ZEKE FAUX: Yeah, I mean-- OK, this is kind of a silly story, but one thing that I found really telling is that, for the book, a lot of people told me, as I looked into this, that there was no way I could understand crypto unless I got some and that I was just kind of an outsider who didn't know what I was talking about. So I decided to get some. I decided to buy a Bored Ape, one of those NFTs if you remember those. These were the pictures of monkeys that went for $500,000. And that was an awkward conversation with my wife. I was able to get a cheaper one. It was more like $20,000.

But the process of sending my money into the crypto world-- sending my real US dollars into MetaMask to purchase this ape-- was so convoluted, so hard to do, so scary. What I found out was like, essentially, I had to send my money to like this random 32 digit string of numbers and characters. And if I made any typo, it would be gone. And everyone was warning me it was going to get stolen. And then I found out my money lived in a tiny little icon next to the URL bar in my browser.

And I thought to myself, wait, this is really the thing that everyone's been hyping to me as the future of finance? No one's going to do this. What's going to make a normal person try this out? Because most people, if they've done anything with crypto at all, it's just to go on Coinbase or something or Robinhood or whatever and buy a couple coins. But that's not really interacting with the crypto world. The user experience is similar to the stock market. So once I actually tried crypto stuff, I realized this is a terrible product and I can't imagine that this is going to take off any time soon.

- And Zeke, I do want to ask you about Sam Bankman-Fried as well-- the trial kicking off. And you met him, you interviewed him, you reported on him. Hailed as a visionary, now in a jail cell. Were you surprised by that implosion, Zeke, or as you interviewed him and reported on it, did you see red flags?

ZEKE FAUX: So I was totally surprised. In hindsight, there were a lot of red flags that I missed. He had this exchange-- FTX-- and we all knew he had this hedge fund, Alameda Research, that was one of the biggest traders on FTX. That's like a conflict of interest that would never be allowed in the world of traditional finance.
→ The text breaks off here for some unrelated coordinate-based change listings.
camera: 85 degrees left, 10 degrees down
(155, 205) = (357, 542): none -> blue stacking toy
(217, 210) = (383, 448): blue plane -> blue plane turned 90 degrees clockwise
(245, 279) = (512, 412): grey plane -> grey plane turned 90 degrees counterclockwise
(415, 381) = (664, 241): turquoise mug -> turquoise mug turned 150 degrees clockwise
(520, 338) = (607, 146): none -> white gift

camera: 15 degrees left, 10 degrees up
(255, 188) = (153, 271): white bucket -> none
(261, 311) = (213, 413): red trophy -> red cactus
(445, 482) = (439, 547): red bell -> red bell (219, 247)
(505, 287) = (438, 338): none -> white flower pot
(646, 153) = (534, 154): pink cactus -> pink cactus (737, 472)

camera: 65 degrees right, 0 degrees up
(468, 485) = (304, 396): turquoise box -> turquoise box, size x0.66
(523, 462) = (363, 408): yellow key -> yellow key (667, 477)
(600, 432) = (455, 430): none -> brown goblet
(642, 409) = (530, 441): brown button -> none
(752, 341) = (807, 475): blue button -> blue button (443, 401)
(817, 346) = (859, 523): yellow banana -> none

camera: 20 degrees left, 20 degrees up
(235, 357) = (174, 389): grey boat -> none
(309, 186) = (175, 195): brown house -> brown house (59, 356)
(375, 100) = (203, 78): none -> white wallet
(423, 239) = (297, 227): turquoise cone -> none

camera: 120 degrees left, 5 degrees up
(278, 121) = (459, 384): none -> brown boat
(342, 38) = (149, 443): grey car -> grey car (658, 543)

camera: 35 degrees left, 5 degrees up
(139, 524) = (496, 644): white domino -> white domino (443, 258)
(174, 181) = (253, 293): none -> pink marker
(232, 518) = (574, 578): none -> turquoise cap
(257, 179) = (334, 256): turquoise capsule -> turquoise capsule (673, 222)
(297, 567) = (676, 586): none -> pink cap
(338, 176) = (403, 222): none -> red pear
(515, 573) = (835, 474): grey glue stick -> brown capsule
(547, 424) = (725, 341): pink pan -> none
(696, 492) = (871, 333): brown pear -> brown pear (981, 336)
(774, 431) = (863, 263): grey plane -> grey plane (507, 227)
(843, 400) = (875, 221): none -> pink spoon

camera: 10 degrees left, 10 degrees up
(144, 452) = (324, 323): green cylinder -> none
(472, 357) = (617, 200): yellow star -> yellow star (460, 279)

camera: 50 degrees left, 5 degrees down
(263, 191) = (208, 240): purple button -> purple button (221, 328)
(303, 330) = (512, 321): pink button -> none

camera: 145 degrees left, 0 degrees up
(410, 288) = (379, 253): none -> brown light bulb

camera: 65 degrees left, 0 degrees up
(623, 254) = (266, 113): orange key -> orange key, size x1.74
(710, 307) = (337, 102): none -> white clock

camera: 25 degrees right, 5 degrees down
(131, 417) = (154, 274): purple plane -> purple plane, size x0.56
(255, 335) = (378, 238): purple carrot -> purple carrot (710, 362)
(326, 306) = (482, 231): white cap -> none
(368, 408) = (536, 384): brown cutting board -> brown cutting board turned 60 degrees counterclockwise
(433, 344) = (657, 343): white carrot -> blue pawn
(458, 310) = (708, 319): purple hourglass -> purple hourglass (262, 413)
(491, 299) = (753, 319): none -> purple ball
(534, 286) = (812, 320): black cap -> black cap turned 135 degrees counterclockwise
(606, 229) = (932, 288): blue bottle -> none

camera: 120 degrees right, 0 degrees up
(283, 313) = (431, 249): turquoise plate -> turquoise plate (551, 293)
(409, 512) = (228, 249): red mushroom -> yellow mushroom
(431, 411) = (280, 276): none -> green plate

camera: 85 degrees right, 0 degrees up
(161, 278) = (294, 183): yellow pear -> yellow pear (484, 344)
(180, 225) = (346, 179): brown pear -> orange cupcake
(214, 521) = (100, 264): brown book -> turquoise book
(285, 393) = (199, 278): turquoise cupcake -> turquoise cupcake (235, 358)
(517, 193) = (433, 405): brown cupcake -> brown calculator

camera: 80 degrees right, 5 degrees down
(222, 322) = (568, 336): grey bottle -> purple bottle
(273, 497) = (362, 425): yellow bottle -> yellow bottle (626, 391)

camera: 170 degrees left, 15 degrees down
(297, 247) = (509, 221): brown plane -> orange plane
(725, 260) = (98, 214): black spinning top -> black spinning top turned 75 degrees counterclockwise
I mean, if you think about an online poker site, if all the top executives also entered the tournaments, wouldn't they be tempted to cheat and like look at people's cards?

So this was a conflict of interest that was out there in the open. And it turned out that, yes, Alameda did have special privileges at FTX and that Alameda dipped into the customer funds, borrowed $8 billion of them, and vaporized them pretty much. And that's why Sam's facing fraud charges now, something that should have paid more attention to at the time.